» **Required work**
Below are the entries. Transcribe exactly the lines from the one with "left wrist: (685, 291)" through the one with "left hip: (743, 310)", ends included, and leave out all others.

[Data extracted from a collection]
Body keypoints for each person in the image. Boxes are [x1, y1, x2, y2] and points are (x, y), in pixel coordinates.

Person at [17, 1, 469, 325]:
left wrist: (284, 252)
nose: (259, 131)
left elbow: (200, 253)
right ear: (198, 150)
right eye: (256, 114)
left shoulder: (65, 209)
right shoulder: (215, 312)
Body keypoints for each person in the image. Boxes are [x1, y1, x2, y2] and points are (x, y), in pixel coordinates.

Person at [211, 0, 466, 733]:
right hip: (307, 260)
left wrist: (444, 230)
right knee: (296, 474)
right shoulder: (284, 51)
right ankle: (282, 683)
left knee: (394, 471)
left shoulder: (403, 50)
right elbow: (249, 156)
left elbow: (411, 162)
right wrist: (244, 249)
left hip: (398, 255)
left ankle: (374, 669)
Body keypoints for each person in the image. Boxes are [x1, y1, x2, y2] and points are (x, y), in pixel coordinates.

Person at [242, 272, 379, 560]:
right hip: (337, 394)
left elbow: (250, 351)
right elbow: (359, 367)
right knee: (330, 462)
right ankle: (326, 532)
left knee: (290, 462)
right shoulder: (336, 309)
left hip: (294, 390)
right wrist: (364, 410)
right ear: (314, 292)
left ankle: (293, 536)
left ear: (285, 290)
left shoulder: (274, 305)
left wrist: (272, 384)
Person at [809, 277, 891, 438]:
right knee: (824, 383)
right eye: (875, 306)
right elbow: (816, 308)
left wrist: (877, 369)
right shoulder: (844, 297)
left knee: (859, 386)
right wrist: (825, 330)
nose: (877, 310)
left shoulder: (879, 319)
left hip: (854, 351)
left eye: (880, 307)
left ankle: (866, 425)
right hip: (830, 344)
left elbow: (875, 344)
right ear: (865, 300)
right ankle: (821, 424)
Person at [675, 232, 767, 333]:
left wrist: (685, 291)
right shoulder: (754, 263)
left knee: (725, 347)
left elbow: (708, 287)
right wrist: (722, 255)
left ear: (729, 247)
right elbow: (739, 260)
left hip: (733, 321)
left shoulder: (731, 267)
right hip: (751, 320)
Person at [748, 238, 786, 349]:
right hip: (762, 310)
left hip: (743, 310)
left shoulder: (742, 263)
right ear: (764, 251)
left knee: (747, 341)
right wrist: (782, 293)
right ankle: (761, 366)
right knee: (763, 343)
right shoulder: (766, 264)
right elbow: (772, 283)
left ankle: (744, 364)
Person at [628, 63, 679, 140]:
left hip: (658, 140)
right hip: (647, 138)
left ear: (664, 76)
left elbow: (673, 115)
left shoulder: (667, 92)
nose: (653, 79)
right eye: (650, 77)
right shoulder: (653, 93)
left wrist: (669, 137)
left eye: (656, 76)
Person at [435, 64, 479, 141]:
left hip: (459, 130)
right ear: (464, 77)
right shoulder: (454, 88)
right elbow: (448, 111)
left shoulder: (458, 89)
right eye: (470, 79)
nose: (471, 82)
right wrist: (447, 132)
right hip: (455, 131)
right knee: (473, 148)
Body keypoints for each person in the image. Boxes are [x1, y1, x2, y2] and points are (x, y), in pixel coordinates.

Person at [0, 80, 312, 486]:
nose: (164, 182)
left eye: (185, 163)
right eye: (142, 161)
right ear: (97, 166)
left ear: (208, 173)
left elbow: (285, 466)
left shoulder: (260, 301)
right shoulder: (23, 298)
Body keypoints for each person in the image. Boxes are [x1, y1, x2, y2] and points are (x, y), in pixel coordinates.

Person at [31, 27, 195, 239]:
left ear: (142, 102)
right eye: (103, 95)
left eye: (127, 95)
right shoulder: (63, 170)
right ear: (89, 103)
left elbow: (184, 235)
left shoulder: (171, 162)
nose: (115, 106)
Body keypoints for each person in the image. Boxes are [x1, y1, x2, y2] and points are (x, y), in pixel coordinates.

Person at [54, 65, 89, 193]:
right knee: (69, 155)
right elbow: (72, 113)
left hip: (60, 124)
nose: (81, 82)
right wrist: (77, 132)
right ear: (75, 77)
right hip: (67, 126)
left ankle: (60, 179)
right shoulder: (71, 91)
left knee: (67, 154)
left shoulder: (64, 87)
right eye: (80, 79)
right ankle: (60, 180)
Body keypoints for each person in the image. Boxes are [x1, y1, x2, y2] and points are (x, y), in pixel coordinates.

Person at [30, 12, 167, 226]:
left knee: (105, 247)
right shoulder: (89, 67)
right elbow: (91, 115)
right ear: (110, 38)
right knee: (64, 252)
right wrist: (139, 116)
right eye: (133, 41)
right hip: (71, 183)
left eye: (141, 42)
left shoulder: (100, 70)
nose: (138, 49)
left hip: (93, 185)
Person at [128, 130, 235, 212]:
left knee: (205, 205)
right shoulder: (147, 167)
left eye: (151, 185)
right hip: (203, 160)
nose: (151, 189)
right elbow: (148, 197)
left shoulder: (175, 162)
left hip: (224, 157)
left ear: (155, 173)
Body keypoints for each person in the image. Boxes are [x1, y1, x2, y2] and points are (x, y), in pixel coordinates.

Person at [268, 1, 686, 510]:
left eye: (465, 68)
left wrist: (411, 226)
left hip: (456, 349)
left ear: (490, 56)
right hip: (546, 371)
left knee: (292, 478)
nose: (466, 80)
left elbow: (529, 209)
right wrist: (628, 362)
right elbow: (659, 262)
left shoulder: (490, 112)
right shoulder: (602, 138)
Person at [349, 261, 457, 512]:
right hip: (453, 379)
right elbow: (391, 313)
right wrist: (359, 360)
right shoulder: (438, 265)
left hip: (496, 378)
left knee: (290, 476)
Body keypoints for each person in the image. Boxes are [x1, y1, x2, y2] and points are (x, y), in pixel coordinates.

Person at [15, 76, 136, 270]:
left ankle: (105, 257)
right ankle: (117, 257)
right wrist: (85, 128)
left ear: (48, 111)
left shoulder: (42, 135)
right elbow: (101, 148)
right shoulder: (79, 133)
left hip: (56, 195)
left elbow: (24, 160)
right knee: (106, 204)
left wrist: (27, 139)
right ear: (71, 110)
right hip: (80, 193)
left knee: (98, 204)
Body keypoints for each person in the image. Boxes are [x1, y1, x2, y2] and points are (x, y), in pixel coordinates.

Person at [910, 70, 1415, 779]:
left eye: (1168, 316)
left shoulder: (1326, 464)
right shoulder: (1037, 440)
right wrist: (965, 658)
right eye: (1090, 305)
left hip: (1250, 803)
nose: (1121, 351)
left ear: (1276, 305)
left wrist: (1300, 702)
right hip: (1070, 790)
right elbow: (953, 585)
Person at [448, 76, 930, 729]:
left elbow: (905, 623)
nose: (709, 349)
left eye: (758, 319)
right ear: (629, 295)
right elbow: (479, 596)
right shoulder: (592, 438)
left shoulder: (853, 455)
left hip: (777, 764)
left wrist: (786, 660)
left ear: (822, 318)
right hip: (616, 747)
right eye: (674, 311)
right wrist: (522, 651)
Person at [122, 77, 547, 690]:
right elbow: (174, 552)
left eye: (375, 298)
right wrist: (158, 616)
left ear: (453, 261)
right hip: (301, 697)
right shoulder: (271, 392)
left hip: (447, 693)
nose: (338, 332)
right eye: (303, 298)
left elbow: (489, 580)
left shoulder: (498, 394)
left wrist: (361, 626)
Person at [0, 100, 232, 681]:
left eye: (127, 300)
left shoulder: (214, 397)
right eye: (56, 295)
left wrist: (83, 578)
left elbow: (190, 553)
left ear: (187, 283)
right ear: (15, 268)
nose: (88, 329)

» **Answer section**
left wrist: (685, 291)
right shoulder: (754, 263)
left knee: (725, 347)
left elbow: (708, 287)
right wrist: (722, 255)
left ear: (729, 247)
right elbow: (739, 260)
left hip: (733, 321)
left shoulder: (731, 267)
right hip: (751, 320)
Person at [748, 238, 786, 349]:
right hip: (762, 310)
left hip: (743, 310)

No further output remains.